Return, unchanged, the run of lines in the records below that starts at the line containing "pose: elev=114.9 azim=95.2" and ends at the line containing "Dot at: (333, 206)", including both of those lines.

- **Dataset rows**
- - - -

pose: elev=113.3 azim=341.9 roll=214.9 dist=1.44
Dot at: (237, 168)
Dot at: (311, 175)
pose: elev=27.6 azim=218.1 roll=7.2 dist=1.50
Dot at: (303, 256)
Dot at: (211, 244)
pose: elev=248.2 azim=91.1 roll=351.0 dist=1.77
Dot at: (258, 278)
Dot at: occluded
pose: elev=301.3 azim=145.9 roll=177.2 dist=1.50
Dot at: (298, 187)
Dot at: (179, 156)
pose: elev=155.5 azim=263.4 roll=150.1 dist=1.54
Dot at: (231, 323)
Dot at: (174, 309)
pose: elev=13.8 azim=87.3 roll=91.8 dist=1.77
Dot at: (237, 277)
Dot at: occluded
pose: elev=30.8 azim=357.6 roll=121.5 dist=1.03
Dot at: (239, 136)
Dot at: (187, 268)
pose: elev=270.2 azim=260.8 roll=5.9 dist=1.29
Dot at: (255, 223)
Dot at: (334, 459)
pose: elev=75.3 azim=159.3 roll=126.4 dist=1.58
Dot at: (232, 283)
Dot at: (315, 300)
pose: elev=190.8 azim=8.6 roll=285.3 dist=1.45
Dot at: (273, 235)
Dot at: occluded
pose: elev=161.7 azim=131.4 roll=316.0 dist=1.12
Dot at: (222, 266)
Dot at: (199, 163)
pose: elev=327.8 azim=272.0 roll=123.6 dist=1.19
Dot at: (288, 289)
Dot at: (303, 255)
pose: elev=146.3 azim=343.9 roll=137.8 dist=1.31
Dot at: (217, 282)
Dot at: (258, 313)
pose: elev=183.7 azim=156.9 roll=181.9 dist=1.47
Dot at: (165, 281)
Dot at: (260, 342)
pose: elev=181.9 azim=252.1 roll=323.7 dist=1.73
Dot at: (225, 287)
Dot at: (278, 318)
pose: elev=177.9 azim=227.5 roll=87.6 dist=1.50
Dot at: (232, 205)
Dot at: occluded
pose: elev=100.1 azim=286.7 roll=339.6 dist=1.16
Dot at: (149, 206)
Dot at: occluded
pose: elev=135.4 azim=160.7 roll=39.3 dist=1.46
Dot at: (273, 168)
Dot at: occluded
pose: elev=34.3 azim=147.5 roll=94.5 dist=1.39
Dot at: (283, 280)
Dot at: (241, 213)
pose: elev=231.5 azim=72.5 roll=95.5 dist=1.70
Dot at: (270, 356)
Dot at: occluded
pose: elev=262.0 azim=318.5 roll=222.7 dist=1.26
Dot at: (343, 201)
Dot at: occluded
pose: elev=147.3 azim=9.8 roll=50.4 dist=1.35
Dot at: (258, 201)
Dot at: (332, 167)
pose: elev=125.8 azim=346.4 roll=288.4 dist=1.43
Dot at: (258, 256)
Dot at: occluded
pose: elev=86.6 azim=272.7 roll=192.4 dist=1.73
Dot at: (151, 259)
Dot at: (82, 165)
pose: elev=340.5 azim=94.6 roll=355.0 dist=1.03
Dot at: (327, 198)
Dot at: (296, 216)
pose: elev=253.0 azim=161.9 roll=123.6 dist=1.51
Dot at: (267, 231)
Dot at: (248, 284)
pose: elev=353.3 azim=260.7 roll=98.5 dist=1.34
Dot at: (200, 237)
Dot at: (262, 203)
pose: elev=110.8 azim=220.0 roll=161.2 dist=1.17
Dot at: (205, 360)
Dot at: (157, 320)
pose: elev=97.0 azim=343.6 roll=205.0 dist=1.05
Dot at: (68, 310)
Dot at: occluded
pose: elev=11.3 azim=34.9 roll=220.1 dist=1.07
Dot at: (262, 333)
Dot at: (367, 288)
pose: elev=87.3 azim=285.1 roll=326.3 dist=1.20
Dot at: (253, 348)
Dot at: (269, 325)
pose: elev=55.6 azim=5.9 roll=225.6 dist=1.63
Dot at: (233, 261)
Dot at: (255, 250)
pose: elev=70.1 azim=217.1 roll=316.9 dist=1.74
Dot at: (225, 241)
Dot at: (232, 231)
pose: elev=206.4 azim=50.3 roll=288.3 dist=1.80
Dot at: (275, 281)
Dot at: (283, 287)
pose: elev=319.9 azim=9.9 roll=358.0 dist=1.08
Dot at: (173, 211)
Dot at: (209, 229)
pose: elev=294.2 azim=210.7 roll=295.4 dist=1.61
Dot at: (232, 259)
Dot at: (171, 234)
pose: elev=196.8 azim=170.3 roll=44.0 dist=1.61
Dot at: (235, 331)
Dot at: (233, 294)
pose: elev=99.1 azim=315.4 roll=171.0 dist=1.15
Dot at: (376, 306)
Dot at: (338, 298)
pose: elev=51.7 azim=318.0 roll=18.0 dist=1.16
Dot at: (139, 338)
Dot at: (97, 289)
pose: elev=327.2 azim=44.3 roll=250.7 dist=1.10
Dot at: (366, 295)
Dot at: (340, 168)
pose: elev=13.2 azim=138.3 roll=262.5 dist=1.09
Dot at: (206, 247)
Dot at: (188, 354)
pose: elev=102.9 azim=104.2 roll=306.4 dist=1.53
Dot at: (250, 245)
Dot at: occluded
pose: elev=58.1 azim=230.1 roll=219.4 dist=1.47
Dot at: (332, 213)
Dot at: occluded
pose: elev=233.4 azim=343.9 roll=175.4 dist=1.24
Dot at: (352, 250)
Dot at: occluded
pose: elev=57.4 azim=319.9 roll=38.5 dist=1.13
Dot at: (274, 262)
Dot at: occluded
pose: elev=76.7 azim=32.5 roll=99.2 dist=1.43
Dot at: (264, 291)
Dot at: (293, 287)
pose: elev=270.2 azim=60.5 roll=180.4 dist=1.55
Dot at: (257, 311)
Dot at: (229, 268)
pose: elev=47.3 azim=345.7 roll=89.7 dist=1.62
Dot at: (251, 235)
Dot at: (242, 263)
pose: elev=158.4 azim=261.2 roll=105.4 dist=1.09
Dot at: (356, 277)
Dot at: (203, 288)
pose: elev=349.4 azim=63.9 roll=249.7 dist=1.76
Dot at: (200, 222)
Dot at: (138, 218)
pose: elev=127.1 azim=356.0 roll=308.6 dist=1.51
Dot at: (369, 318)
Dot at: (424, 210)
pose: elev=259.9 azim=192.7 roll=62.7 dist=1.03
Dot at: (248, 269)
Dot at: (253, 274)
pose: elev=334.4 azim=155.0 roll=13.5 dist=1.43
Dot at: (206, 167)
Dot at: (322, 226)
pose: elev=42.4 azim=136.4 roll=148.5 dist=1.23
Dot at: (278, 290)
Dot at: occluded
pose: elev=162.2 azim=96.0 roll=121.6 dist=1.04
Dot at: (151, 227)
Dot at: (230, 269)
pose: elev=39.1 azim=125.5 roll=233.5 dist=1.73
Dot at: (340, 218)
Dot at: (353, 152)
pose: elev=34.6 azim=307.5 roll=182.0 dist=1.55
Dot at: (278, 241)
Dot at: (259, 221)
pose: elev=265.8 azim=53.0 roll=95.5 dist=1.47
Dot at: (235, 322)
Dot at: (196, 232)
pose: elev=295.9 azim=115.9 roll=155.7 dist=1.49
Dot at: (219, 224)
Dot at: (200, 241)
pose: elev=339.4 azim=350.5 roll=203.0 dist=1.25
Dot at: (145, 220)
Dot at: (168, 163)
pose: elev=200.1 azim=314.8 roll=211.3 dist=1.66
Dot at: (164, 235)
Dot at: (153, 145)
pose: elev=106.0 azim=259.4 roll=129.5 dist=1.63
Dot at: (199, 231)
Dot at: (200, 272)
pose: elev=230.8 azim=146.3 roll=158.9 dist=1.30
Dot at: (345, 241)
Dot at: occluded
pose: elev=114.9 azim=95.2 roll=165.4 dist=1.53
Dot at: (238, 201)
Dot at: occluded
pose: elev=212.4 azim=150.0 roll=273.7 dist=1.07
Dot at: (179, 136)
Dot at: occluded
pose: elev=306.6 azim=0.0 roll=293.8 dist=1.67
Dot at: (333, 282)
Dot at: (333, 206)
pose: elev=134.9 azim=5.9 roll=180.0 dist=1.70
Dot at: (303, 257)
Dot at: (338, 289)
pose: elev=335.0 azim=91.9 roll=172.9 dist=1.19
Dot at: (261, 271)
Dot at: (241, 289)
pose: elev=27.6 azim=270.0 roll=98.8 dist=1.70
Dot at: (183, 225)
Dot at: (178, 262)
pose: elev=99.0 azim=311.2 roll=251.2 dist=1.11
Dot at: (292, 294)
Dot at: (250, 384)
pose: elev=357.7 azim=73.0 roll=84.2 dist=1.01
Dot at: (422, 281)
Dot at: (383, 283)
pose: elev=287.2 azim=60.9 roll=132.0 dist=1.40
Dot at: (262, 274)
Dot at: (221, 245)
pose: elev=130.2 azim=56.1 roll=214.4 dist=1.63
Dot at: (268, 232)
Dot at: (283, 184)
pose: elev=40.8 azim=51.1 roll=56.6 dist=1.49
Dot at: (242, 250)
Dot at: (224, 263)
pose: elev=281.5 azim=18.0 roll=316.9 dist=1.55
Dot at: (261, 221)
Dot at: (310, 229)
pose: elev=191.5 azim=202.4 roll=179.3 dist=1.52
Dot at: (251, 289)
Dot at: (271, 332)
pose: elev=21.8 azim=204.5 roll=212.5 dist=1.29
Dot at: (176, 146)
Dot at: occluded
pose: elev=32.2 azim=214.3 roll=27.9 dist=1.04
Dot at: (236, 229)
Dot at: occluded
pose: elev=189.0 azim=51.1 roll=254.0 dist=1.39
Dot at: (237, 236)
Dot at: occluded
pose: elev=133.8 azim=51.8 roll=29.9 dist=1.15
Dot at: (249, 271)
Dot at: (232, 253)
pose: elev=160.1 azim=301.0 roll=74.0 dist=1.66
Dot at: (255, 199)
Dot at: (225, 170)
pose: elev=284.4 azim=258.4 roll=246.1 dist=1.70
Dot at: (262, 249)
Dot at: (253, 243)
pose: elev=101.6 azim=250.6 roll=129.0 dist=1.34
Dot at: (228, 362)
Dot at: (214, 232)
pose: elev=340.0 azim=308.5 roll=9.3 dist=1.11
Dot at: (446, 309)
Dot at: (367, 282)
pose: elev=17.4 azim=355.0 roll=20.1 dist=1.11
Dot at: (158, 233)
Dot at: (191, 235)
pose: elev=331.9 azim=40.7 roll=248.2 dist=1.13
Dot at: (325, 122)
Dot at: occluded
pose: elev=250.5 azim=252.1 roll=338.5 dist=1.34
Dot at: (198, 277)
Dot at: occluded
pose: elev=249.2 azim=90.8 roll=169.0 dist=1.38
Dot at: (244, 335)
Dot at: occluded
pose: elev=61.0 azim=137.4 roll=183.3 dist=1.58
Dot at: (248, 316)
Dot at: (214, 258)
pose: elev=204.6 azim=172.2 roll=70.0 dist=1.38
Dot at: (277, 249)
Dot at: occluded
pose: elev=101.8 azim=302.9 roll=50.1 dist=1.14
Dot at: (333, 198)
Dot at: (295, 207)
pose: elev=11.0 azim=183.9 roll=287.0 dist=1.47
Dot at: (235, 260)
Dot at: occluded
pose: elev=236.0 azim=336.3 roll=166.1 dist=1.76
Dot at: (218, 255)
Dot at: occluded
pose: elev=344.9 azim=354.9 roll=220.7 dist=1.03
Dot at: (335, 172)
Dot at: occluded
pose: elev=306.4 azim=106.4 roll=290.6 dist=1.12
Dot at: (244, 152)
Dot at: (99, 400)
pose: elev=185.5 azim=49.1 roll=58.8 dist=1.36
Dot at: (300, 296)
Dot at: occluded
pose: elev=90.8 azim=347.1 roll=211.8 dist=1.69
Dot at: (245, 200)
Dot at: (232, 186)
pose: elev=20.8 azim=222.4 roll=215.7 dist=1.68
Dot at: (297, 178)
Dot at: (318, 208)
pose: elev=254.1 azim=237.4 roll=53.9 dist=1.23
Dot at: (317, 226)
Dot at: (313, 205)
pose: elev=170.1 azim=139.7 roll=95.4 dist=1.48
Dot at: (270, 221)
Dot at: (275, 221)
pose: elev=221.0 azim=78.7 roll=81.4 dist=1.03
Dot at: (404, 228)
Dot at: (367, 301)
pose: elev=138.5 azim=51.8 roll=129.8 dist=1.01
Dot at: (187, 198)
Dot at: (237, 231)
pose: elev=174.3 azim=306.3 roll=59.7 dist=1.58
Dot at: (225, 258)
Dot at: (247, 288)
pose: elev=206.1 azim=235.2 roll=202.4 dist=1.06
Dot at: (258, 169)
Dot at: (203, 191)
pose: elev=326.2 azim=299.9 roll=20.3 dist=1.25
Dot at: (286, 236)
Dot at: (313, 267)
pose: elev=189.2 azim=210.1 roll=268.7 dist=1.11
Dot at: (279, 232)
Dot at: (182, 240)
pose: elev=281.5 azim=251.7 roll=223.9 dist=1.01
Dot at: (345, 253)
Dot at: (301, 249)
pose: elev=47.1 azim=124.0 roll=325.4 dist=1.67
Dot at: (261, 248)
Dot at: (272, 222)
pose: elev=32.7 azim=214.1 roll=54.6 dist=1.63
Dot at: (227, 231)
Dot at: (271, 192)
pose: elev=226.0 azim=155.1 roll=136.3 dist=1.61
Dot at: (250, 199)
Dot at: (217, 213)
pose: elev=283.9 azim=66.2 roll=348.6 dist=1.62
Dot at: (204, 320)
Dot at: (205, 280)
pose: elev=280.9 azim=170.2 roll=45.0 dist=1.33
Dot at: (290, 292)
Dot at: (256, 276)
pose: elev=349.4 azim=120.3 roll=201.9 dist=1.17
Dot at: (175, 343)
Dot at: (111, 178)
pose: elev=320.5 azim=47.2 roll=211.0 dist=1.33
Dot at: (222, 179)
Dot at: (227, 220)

- - - -

- **Result of this task**
pose: elev=114.9 azim=95.2 roll=165.4 dist=1.53
Dot at: (238, 201)
Dot at: occluded
pose: elev=212.4 azim=150.0 roll=273.7 dist=1.07
Dot at: (179, 136)
Dot at: occluded
pose: elev=306.6 azim=0.0 roll=293.8 dist=1.67
Dot at: (333, 282)
Dot at: (333, 206)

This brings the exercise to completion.